Kilojoules to calories converter guide: kJ, kcal, and food labels

Food packaging uses kilojoules (kJ) and kilocalories (kcal) to express energy content — but which unit means what, and how do they relate? This page also explains the main assumptions behind the kilojoules to calories converter result, highlights the supporting figures shown by the calculator, and helps the reader use the estimate without overstating what a quick online tool can prove.

Understanding kJ, kcal, and cal

Three units of energy appear on food labels and in nutrition literature. The kilocalorie (kcal) is the familiar "Calorie" on US food labels — note the capital C. It is the energy required to raise 1 kg of water by 1°C. The kilojoule (kJ) is the SI unit of energy used in Australian, European, and scientific contexts. The conversion factor is 1 kcal = 4.184 kJ, derived from the specific heat capacity of water. The small calorie (cal, lowercase) is 1/1000 of a kcal and appears mainly in chemistry; it is never used on food labels.

A standard adult daily energy intake of around 2,000 kcal is approximately 8,368 kJ. The Australian dietary guidelines recommend 8,700 kJ for an average adult, which is almost exactly 2,079 kcal — close enough that "roughly 2,000 kcal" and "roughly 8,700 kJ" refer to the same target. When reading imported food labels, always check which unit is being used for the headline number.

Reading food labels without mixing up units

When you see a nutrition panel, the number on the energy line is what matters most. A 1,000 kJ snack is about 239 kcal, while a 500 kcal serving is about 2,092 kJ. That is why it is easy to misread an imported package if you assume the headline number is in your usual unit.

Searches for kJ to calories, calories to kJ, and calories to kilojoules usually come from the same real-world task: comparing food energy across countries, logging intake in an app, or checking whether a packaged food is closer to a light snack or a full meal. A quick converter is the fastest way to avoid a unit mistake.

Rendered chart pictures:
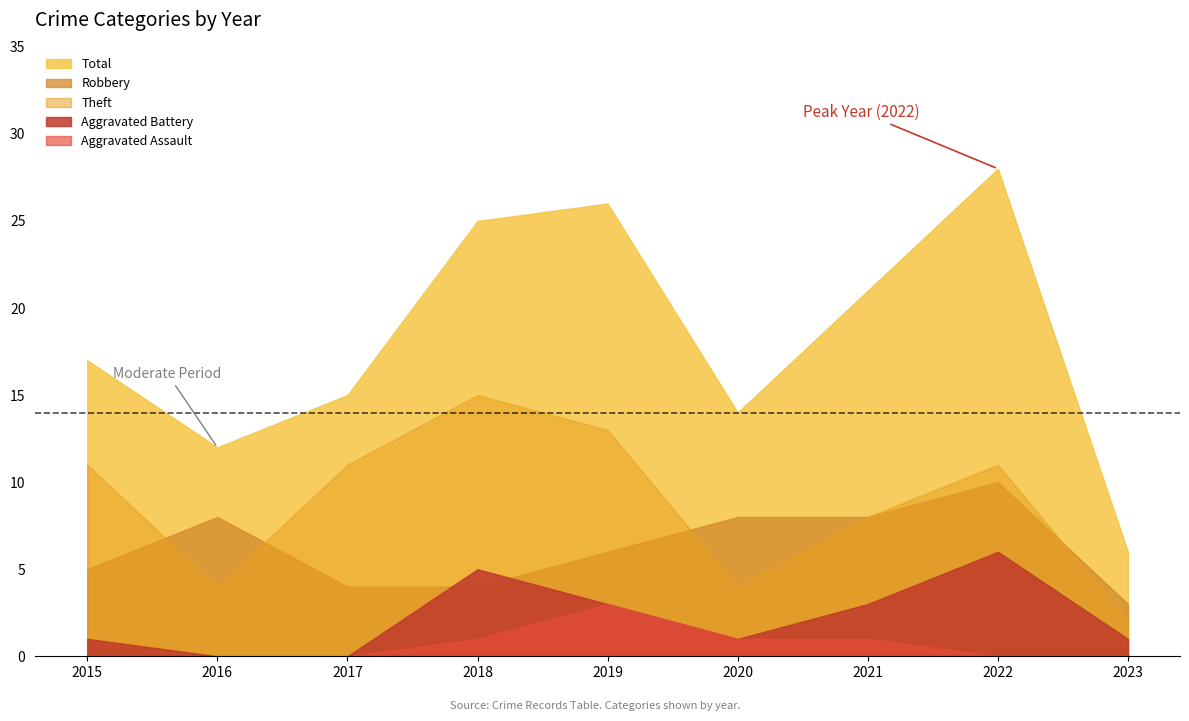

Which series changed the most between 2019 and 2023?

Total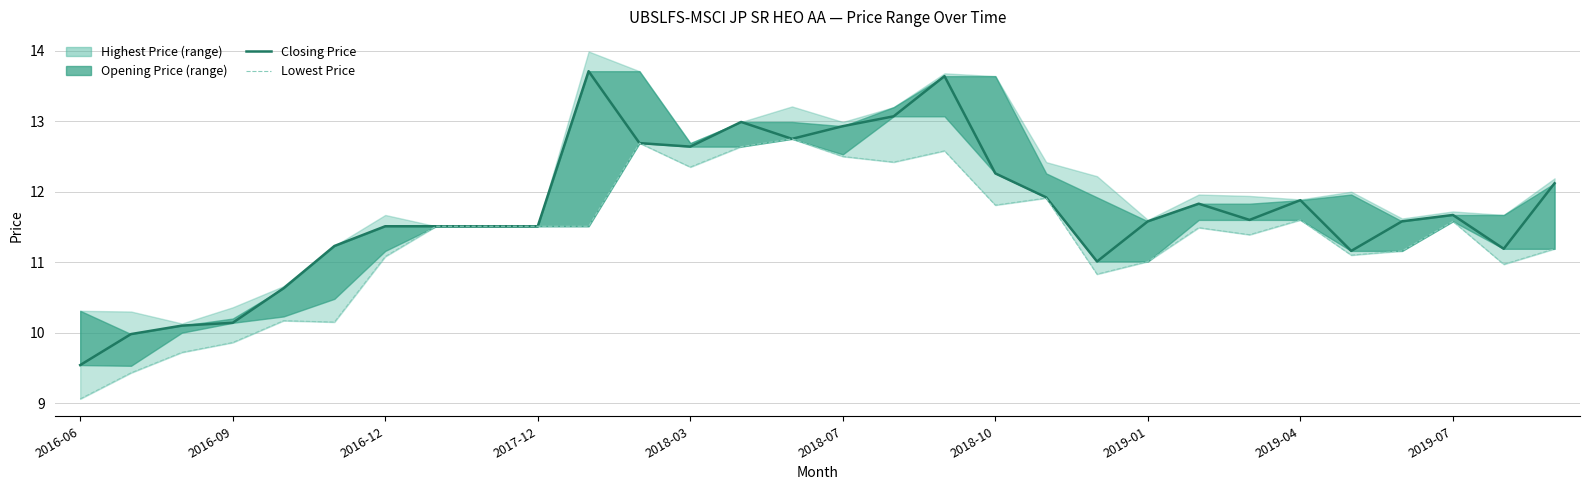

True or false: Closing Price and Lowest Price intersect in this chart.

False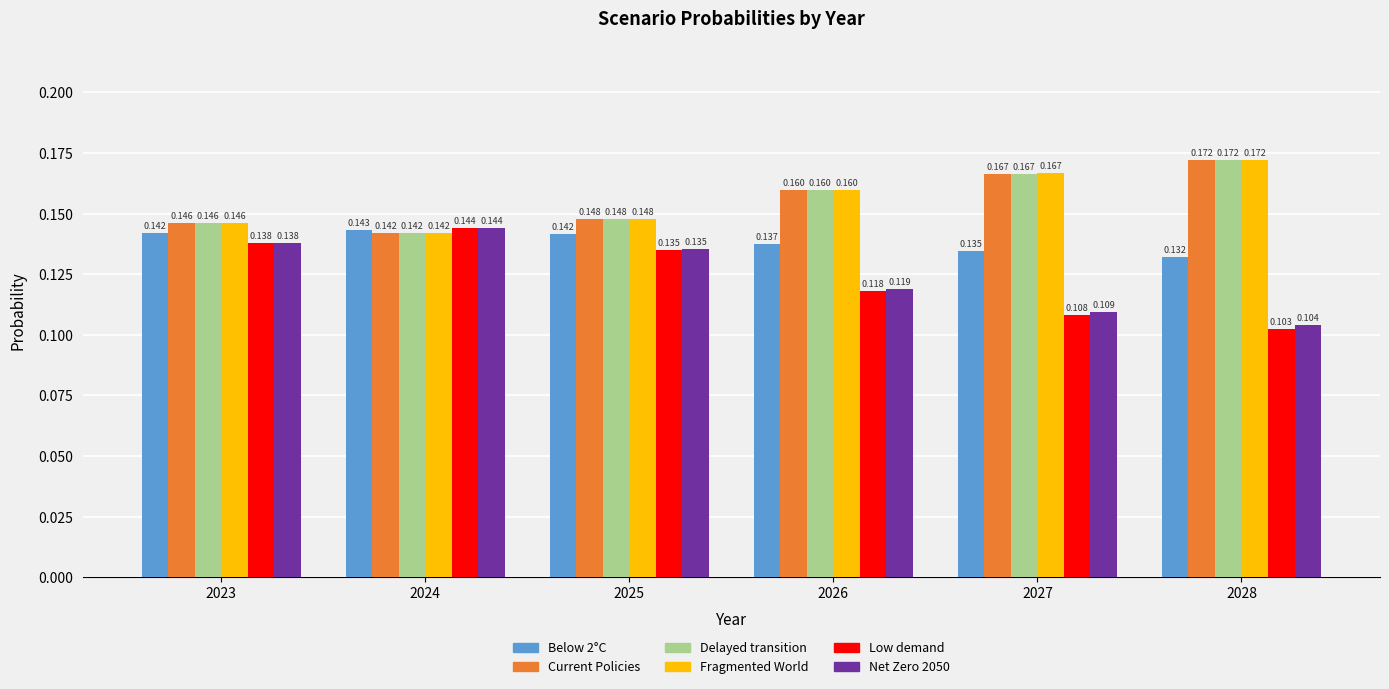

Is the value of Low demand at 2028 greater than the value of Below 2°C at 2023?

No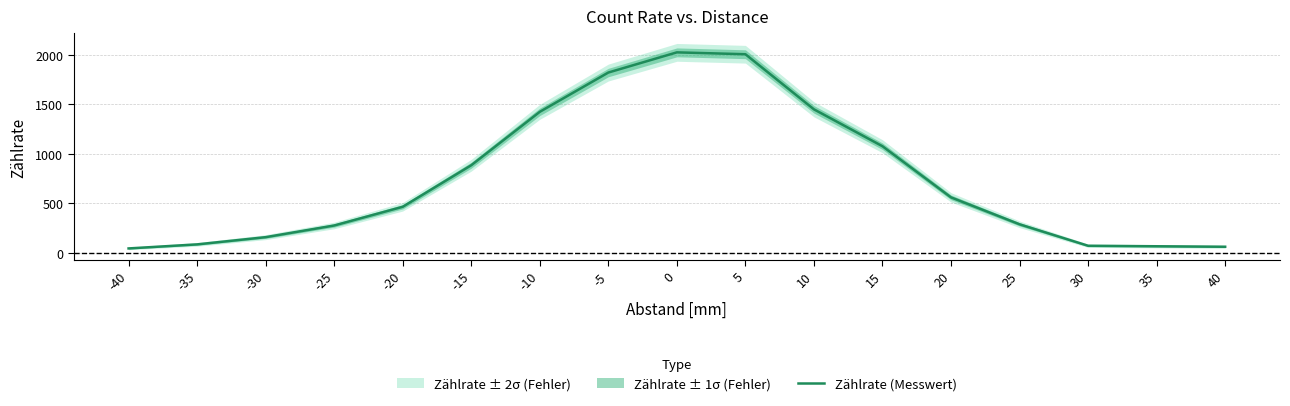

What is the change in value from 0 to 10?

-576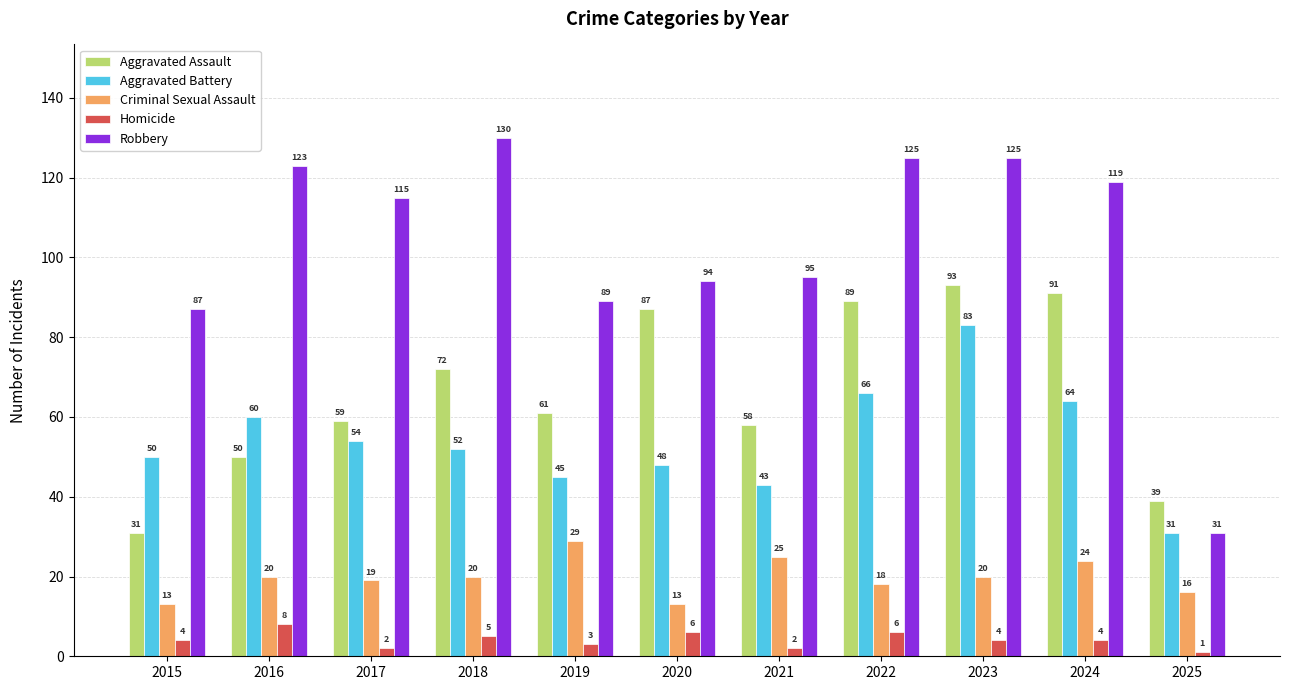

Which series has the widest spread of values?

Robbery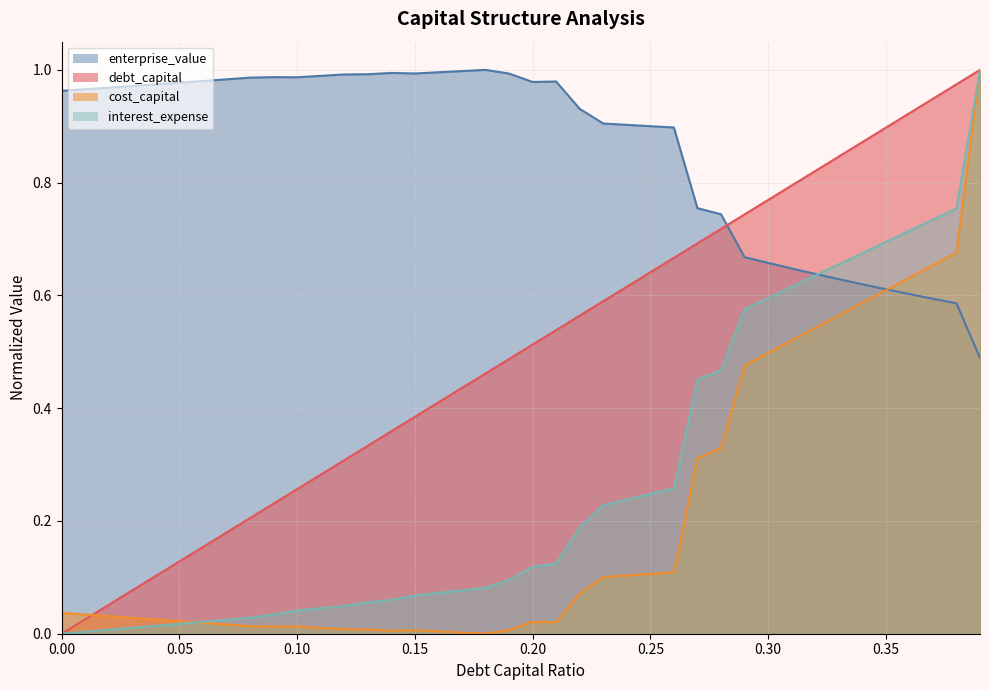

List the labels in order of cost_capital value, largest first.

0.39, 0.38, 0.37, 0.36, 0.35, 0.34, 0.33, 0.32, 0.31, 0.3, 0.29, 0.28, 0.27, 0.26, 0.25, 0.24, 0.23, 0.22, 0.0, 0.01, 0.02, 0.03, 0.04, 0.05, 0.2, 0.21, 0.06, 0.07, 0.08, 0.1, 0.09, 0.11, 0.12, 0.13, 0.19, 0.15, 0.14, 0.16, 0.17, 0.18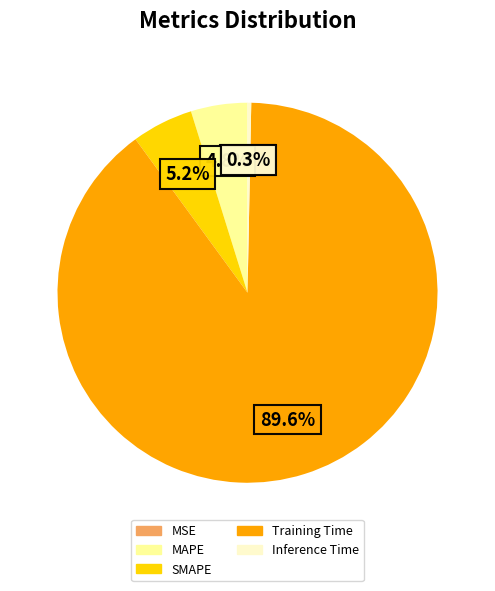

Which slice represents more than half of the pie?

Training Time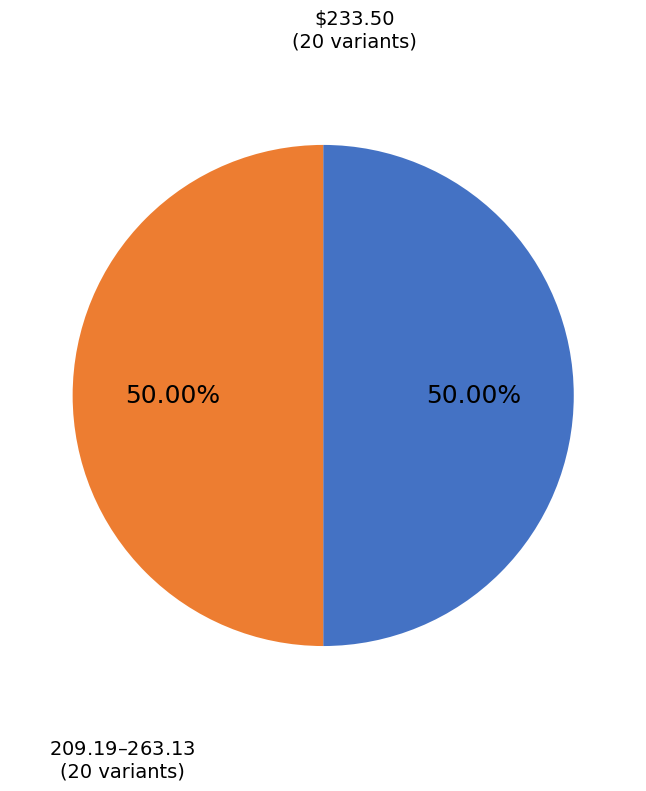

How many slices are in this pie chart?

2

§ WHAT TO DO
1. Translate this sentence from the guide on kilojoules and calories into Spanish: "The kilojoule (kJ) is the SI unit of energy used in Australian, European, and scientific contexts."
2. Write out the part of the guide on kilojoules and calories from "When you see" to "your usual unit.", word for word.

§ RESULTS IN ORDER
1. El kilojulio (kJ) es la unidad de energía del SI que se utiliza en contextos australianos, europeos y científicos.

2.
When you see a nutrition panel, the number on the energy line is what matters most. A 1,000 kJ snack is about 239 kcal, while a 500 kcal serving is about 2,092 kJ. That is why it is easy to misread an imported package if you assume the headline number is in your usual unit.